UK House Price Index (Scotland): March 2026

Scotland’s housing market is holding up, but the foundations are fragile.

Scottish average house prices rose 1.6% annually to £187,000 in March 2026 — a modest but positive figure that sits well above the UK-wide annual house price change of 0.0% for the same period, suggesting Scotland has shown relative resilience compared to England. Semi-detached homes led the gains at 4.4%, while flats and maisonettes fell 1.4% — a split that likely reflects buyers stretching for more space while the entry-level flat market softens under affordability pressure.

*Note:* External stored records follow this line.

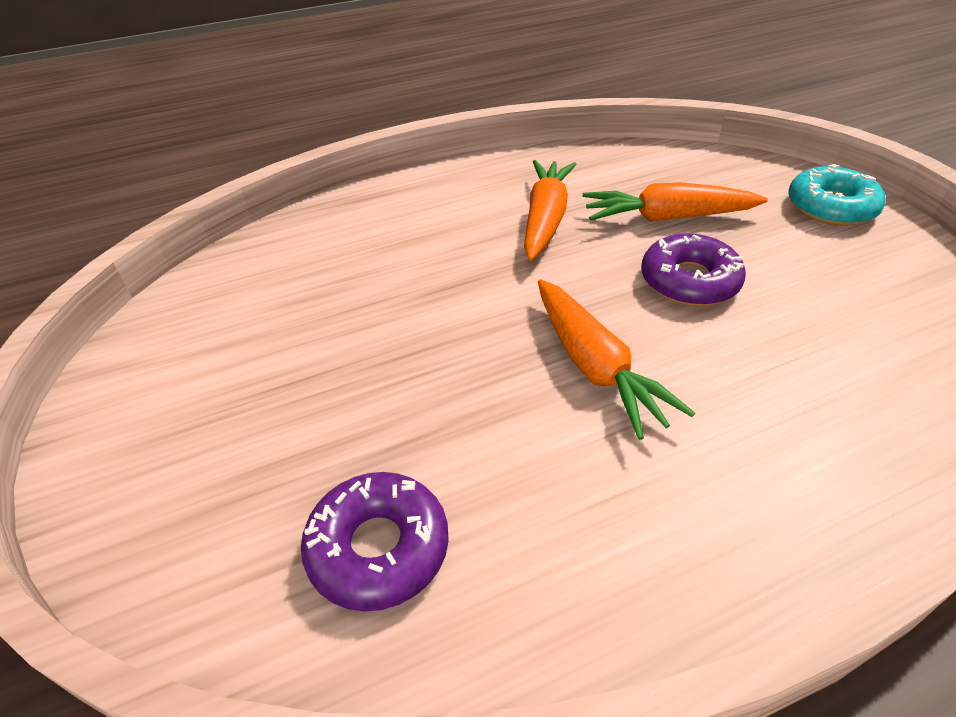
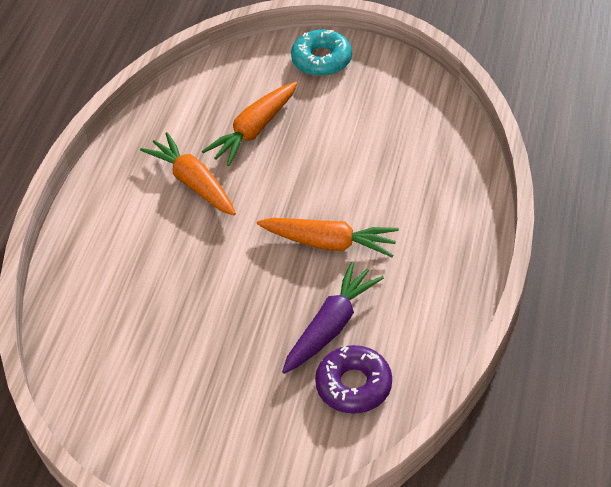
camera: 50 degrees left, 5 degrees up
(464, 452) = (331, 326): none -> purple carrot
(689, 281) = (312, 163): purple donut -> none

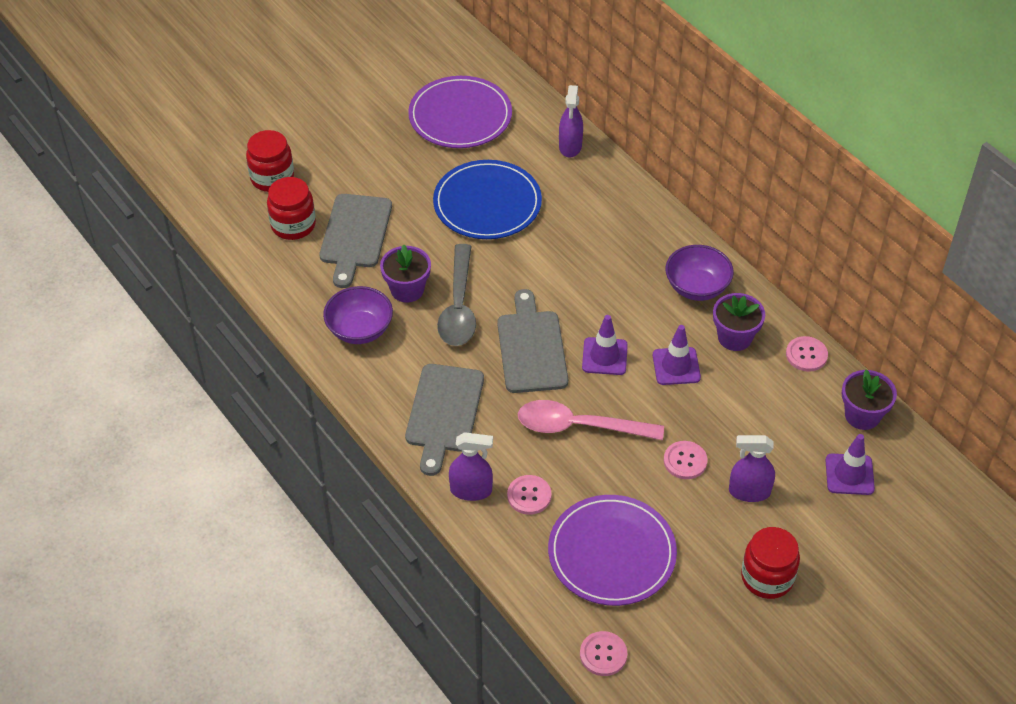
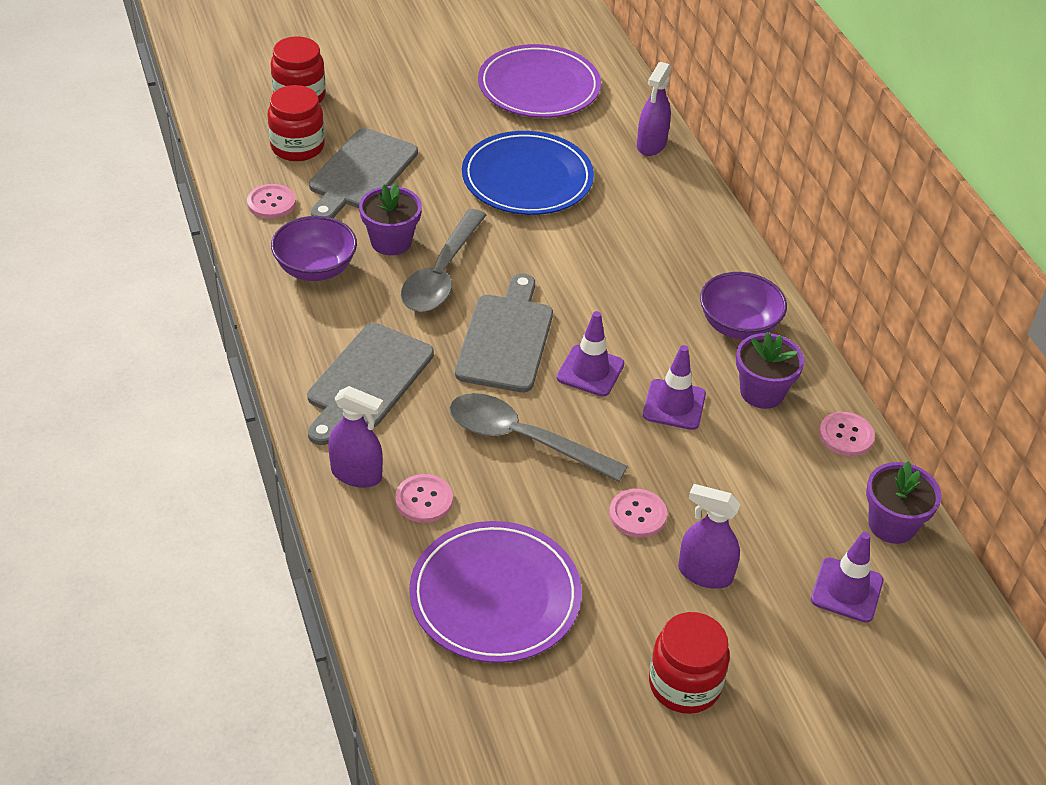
camera: 15 degrees right, 5 degrees down
(579, 426) = (523, 439): pink spoon -> grey spoon
(603, 654) = (427, 715): pink button -> pink button (271, 203)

However, the wider economic context gives reason for caution. The Bank of England base rate currently stands at 3.75%, and the MPC has signalled the likelihood of higher rates, with the possibility of what it described as “forceful” rises — a very different outlook from earlier in the year when cuts were broadly expected. Average two-year fixed mortgage rates have already risen to around 5.79% and five-year deals to 5.69%, driven largely by the conflict in the Middle East pushing up swap rates and energy costs. This makes Scotland’s modest house price growth all the more impressive, but also sets a ceiling on how much further it can go.

On the labour market, UK unemployment has risen to 5%, one of the highest rates since 2021, continuing a trend of rising unemployment since late 2022. Vacancies are at a five-year low and payrolled employment fell by 100,000 in April — not the conditions that typically support sustained house price growth.

Wages are providing some support. Total pay grew 4.1% year-on-year in Q1 2026, with real earnings up 0.8% — the strongest growth since late 2025. But real wage growth is close to stalling and is set to turn negative as the energy price shock feeds through to inflation. CPI fell to 2.8% in April 2026, down from 3.3% in March, which is welcome, but inflation is still well above the Bank of England’s 2% target and energy price pressures have not fully passed through yet.

In summary: Scotland’s housing market is currently outperforming the UK average, sustained by a tight supply of properties, stronger regional economies in areas like the central belt, and real wages that are — for now — just about keeping pace with prices. But rising mortgage rates, softening employment, and inflation that is still too high for the Bank of England to cut rates comfortably represent meaningful headwinds for the second half of 2026. First-time buyers in particular, paying an average of £154,000, remain exposed to any further rate increases. The most likely near-term scenario is continued modest price growth or mild stagnation — rather than any sharp correction — unless the Bank of England is forced into more aggressive tightening.